Only 25 questionscaps every Three hours , !! IT IS a Flop
Looks like OpenAI have listened to you but instead of making SmartGPT, they opt to make it DumpGPT. I challenge you to show me same results with the current public Model used in ChatGPT.
i feel you'd have to be careful to avoid a "death by committee" effect, where this could kill creative outputs, but this is a very neat idea
Your approach would be interesting to test with the upcoming Orca local model trained on GPT3+GPT4 reasoning.
The post-generation self-reflection stages make a lot of sense. As ChatGPT does not really know what its full output will be once it starts writing, it can stray away and become inconsistent in its output.
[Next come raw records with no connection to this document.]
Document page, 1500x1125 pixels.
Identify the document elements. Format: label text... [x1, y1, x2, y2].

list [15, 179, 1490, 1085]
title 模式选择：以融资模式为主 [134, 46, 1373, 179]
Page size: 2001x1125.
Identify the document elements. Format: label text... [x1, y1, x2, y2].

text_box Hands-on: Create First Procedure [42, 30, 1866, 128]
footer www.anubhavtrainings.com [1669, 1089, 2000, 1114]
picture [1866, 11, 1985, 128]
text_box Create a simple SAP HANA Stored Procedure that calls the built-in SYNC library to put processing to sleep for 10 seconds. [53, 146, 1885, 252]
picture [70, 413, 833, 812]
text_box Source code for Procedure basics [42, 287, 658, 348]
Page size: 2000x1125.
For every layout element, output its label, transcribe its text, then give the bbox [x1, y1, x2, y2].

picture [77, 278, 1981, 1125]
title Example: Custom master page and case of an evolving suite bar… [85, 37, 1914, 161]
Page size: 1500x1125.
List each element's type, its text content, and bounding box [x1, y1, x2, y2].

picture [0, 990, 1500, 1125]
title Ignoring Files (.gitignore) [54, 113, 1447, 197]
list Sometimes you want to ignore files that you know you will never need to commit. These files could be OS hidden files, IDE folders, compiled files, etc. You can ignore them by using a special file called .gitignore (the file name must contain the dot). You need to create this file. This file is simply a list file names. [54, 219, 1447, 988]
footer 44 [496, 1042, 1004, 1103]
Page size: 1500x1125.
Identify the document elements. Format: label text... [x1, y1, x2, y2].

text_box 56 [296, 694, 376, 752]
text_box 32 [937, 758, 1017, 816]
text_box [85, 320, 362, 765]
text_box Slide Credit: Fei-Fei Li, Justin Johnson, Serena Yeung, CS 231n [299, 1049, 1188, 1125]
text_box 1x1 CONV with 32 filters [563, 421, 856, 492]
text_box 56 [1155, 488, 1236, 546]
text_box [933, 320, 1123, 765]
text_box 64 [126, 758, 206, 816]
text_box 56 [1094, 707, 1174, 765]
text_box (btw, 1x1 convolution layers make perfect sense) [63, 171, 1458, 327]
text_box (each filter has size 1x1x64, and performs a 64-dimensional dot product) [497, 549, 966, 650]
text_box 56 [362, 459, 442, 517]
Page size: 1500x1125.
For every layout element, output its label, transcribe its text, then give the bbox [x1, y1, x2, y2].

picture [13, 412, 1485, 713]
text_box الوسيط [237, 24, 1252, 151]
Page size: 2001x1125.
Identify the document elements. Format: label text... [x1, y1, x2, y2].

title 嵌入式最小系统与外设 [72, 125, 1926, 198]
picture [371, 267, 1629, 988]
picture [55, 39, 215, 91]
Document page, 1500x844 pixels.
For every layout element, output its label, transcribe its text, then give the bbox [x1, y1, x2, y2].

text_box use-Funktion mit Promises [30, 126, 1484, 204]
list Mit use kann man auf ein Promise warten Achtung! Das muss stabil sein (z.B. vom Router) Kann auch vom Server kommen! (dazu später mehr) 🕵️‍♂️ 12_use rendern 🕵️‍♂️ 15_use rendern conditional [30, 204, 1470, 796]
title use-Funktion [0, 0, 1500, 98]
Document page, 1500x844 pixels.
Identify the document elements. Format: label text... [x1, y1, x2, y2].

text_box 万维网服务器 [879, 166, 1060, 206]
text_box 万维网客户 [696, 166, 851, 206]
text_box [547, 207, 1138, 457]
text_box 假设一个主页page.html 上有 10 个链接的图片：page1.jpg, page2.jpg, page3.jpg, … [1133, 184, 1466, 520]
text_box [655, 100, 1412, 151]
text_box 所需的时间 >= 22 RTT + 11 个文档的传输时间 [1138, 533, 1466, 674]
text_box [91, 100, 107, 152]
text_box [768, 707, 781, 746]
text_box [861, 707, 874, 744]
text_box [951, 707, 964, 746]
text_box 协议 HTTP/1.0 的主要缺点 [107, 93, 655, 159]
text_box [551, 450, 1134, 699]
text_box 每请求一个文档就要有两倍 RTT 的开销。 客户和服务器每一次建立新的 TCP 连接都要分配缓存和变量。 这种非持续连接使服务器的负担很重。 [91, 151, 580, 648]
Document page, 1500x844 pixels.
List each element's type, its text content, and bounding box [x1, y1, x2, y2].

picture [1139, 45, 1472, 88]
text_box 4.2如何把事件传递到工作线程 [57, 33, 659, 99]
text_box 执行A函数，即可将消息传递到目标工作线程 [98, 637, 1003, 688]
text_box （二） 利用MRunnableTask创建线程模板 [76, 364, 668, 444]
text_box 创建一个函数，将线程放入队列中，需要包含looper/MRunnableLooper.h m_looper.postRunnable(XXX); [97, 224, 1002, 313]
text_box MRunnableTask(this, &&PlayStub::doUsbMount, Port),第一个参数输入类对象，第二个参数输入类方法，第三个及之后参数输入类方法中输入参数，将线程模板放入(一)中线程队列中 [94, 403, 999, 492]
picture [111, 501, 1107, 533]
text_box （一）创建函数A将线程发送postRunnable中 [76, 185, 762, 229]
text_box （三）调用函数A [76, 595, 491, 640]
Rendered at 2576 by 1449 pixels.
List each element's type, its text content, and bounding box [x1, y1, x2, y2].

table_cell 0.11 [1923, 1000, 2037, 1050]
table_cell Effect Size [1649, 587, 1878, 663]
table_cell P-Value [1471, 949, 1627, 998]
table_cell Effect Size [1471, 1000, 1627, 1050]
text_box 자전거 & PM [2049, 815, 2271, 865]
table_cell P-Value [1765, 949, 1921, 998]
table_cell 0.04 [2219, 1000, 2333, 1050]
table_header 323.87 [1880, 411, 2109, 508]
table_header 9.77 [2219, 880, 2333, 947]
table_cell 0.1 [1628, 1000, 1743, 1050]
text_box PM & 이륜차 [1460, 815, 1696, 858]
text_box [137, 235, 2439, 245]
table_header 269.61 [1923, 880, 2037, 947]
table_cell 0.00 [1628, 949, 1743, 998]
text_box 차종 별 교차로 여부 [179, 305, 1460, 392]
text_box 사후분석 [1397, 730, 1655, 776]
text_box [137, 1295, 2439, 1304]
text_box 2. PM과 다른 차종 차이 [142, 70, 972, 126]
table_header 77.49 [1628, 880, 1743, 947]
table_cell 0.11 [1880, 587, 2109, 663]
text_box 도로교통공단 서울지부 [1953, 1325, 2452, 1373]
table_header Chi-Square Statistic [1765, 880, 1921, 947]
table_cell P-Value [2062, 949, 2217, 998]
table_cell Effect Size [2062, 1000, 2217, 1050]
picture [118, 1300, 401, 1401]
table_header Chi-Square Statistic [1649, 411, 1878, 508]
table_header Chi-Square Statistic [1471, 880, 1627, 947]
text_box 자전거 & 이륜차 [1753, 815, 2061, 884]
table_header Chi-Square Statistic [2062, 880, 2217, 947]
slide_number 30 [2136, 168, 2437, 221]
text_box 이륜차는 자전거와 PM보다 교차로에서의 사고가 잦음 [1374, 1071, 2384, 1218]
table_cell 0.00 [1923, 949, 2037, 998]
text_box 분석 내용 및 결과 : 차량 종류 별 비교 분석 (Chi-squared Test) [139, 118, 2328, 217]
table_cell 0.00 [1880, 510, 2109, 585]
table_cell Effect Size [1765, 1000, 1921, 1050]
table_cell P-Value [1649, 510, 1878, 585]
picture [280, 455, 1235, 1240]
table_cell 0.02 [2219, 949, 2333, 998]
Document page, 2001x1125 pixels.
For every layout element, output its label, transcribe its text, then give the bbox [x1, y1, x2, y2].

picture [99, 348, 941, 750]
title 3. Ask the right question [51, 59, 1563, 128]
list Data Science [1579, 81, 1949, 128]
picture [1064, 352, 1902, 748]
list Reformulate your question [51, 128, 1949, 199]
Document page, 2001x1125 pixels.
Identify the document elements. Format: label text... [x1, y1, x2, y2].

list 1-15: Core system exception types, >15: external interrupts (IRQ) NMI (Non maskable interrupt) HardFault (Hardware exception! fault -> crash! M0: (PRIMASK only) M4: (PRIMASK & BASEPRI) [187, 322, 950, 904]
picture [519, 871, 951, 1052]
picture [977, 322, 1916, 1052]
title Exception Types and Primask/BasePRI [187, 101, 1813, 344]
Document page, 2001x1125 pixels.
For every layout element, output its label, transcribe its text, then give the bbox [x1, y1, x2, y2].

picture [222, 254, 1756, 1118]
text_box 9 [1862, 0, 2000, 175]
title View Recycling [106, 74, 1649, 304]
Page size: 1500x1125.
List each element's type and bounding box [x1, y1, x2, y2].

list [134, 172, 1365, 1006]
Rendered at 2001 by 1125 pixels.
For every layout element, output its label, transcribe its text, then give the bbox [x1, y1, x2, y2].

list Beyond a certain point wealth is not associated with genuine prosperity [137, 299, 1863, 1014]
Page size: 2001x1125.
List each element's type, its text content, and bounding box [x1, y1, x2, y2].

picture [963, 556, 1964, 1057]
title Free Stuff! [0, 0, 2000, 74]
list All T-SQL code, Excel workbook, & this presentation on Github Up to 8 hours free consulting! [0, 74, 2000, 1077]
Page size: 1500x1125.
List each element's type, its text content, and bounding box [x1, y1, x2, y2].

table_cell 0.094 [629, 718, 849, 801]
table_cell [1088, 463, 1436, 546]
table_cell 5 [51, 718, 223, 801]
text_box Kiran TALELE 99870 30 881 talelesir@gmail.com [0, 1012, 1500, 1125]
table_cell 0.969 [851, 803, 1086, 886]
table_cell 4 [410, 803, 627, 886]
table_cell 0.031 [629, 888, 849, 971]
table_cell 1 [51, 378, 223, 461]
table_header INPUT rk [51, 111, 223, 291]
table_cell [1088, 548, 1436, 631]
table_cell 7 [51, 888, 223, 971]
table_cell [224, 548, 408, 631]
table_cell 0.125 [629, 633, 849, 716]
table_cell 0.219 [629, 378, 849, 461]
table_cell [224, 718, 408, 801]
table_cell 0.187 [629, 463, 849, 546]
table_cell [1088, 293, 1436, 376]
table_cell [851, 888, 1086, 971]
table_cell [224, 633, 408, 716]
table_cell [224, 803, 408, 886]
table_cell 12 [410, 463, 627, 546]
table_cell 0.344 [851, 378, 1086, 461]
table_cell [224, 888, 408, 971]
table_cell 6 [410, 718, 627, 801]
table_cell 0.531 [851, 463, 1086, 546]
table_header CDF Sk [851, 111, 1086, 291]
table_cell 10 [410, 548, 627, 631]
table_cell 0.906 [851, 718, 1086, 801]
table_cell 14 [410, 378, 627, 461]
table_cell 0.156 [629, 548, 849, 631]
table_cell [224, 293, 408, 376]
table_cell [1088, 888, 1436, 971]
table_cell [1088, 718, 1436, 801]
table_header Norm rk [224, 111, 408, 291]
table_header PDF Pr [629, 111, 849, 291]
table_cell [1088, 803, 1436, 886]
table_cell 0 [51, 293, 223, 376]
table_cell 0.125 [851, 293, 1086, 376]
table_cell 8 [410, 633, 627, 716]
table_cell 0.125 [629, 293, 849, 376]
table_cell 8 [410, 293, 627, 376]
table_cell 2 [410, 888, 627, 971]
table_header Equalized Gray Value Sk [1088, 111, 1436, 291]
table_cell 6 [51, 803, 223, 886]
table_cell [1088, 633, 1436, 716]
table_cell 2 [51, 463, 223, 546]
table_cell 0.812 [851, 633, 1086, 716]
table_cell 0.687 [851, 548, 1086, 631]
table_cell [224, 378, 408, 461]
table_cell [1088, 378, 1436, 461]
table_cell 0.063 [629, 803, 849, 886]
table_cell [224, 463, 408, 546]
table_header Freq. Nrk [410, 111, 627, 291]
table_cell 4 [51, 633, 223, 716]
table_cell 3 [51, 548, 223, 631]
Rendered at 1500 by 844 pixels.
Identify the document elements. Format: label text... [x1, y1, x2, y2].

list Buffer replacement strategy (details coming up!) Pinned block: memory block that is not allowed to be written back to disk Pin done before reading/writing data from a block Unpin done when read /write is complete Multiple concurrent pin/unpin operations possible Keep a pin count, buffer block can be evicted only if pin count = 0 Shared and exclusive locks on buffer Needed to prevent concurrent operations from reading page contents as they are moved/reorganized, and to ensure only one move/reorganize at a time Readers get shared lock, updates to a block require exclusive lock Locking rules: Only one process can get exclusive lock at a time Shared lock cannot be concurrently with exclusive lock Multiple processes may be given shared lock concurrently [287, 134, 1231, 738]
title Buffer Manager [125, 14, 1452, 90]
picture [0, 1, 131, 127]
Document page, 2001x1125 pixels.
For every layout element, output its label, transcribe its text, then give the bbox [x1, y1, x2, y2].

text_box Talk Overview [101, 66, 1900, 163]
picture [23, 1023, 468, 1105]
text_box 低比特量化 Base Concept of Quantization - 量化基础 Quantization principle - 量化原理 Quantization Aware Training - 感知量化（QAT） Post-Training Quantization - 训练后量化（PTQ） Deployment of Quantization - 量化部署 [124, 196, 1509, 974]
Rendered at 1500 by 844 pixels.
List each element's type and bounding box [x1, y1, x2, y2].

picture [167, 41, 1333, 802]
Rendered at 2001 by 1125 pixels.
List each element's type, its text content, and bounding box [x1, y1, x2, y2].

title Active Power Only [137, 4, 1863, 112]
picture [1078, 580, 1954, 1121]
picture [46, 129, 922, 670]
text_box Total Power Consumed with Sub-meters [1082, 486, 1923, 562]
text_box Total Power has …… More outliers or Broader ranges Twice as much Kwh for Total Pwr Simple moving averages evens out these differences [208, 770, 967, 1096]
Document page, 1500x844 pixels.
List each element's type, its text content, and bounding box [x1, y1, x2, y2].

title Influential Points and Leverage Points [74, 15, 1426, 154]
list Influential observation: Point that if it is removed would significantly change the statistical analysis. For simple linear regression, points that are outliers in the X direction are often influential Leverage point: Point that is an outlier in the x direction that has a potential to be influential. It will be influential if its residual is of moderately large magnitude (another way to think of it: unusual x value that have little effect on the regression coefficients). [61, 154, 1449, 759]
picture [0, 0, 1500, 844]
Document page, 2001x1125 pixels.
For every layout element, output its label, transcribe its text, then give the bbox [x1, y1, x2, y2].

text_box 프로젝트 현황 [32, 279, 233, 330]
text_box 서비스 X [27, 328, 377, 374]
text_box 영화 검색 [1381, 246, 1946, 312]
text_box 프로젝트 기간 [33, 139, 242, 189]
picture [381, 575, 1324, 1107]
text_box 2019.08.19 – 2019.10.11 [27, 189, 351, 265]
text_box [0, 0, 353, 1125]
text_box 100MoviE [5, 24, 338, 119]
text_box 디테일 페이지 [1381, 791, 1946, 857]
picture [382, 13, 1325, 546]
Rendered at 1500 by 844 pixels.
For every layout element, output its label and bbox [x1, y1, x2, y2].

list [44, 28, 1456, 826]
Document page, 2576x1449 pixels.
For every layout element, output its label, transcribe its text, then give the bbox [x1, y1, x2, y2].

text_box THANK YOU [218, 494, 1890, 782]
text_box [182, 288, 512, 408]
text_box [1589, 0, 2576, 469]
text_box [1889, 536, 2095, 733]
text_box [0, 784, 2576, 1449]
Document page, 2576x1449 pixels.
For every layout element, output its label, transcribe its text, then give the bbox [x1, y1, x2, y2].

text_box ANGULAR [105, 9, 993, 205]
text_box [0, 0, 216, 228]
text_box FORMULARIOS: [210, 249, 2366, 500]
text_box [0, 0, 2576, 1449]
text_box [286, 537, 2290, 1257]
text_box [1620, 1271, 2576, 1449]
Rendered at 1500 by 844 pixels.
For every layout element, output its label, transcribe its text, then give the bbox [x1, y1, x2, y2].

But at the self-reflection stage, all the previous output is there as input context.
Naah bro , just try this on chatgpt 3.5:
Think out of the box:
Question: I left 5 clothes to dry out in the sun. It took them 5 hours to dry completely. How long would it take to dry 30 clothes?
Easy as that.
furthering the idea: train GPT4.5 using corrections of itself made by GPT4 …
– some things will always need longer reasoning, but something like the jugs question really does not.
– I bet OpenAI are already doing that…
omg, you put so much effort into this … how do you not have an API key? They should outright employ someone as passionate…
I don't think MMLU at 95% would mean AGI — What we MAINLY need for smarter AI nowadays is context size
– No matter how smart, if it cannot consider all of the specification, and all of the (e.g.) "code base" it cannot
– There are some approaches to "searching" through text files for relevant stuff to then include only that in the context, but it's slow and now how humans think… and error prone, as it might turn out something it didn't realize was needed is now needed, then looping the process … irrespective of how intelligent, this will be so expensive to run, it might be cheaper to have a human do it. – And of course, realistically, it still makes many more mistakes for now.
Bing doesn't always agree to the "let's work this out in a step-by-step" that in the video's description. Have you find a solution for that?
brilliant! thank you!
Wow, super amazing! Is your code sample posted anywhere? Thanks
You essentially propose a form of ‘ensemble learning’. It’s been a ML research topic for decades and builds on the idea that an ensemble (or ‘council’) of models tends to perform better than a single model of same capability
Hello loved your videos btw. I don't see updates of smart GPT since we have GPT4 access now
woudnt both 30h and 5h be correct, depending on how you read it, or both could be false as well, there is no 1 answer, it depends on how you read it, therefor its not right or wrong in either case
Will you make a video about the Custom Instructions they added to GPT4 very recently?
7:09
It seems Your proposed architecture gives the same wrong answers to the dry clothes and jug measurement problems even running on gpt-4 …
Obviously the developers are using new models probably even chat GPT 10.